## YOUR OBJECTIVE
Would you transcribe each entry precisely as it stands, setting aside any images?

## GIVEN INFORMATION
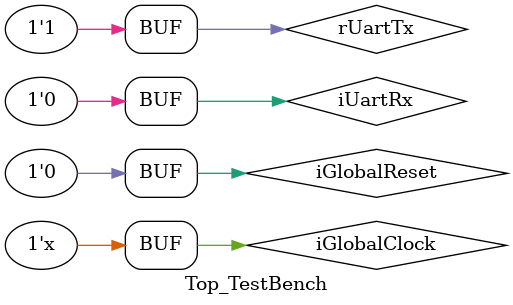
<source format=v>
`timescale 1ns / 1ps


module Top_TestBench;

	// Inputs
	reg iGlobalClock;
	reg iGlobalReset;
	reg rUartIn;
	reg wUartRx;
	
	
	always
	begin
		#5 iGlobalClock = ~iGlobalClock;
	end
	
	
	

	// Outputs
	wire oUartTx;

	// Instantiate the Unit Under Test (UUT)
	top uut (
		.iGlobalClock(iGlobalClock), 
		.iGlobalReset(iGlobalReset), 
		.oUartTx(wUartRx), 
		.iUartRx(rUartTx)
	);

	initial begin
		// Initialize Inputs
		iGlobalClock = 0;
		iGlobalReset = 0;
		iUartRx = 0;

		// Wait 100 ns for global reset to finish
		#100;
        
		iGlobalReset = 1'b1;
		#10
		iGlobalReset = 1'b0;
		
		
		//01001000 - H
		#5 rUartTx = 1'b0;
		#5 rUartTx = 1'b1;
		#5 rUartTx = 1'b0;
		#5 rUartTx = 1'b0;
		#5 rUartTx = 1'b1;
		#5 rUartTx = 1'b0;
		#5 rUartTx = 1'b0;
		#5 rUartTx = 1'b0;

		//01100101 - e
		#5 rUartTx = 1'b0;
		#5 rUartTx = 1'b1;
		#5 rUartTx = 1'b1;
		#5 rUartTx = 1'b0;
		#5 rUartTx = 1'b0;
		#5 rUartTx = 1'b1;
		#5 rUartTx = 1'b0;
		#5 rUartTx = 1'b1;

//01101100
//01101100
//01101111
//00100000
//01010111
//01101111
//01110010
//01101100
//01100100
	
	end
      
endmodule


</source>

## RESULT FOR THIS TASK
<source format=v>
`timescale 1ns / 1ps


module Top_TestBench;

	// Inputs
	reg iGlobalClock;
	reg iGlobalReset;
	reg rUartIn;
	reg wUartRx;
	
	
	always
	begin
		#5 iGlobalClock = ~iGlobalClock;
	end
	
	
	

	// Outputs
	wire oUartTx;

	// Instantiate the Unit Under Test (UUT)
	top uut (
		.iGlobalClock(iGlobalClock), 
		.iGlobalReset(iGlobalReset), 
		.oUartTx(wUartRx), 
		.iUartRx(rUartTx)
	);

	initial begin
		// Initialize Inputs
		iGlobalClock = 0;
		iGlobalReset = 0;
		iUartRx = 0;

		// Wait 100 ns for global reset to finish
		#100;
        
		iGlobalReset = 1'b1;
		#10
		iGlobalReset = 1'b0;
		
		
		//01001000 - H
		#5 rUartTx = 1'b0;
		#5 rUartTx = 1'b1;
		#5 rUartTx = 1'b0;
		#5 rUartTx = 1'b0;
		#5 rUartTx = 1'b1;
		#5 rUartTx = 1'b0;
		#5 rUartTx = 1'b0;
		#5 rUartTx = 1'b0;

		//01100101 - e
		#5 rUartTx = 1'b0;
		#5 rUartTx = 1'b1;
		#5 rUartTx = 1'b1;
		#5 rUartTx = 1'b0;
		#5 rUartTx = 1'b0;
		#5 rUartTx = 1'b1;
		#5 rUartTx = 1'b0;
		#5 rUartTx = 1'b1;

//01101100
//01101100
//01101111
//00100000
//01010111
//01101111
//01110010
//01101100
//01100100
	
	end
      
endmodule


</source>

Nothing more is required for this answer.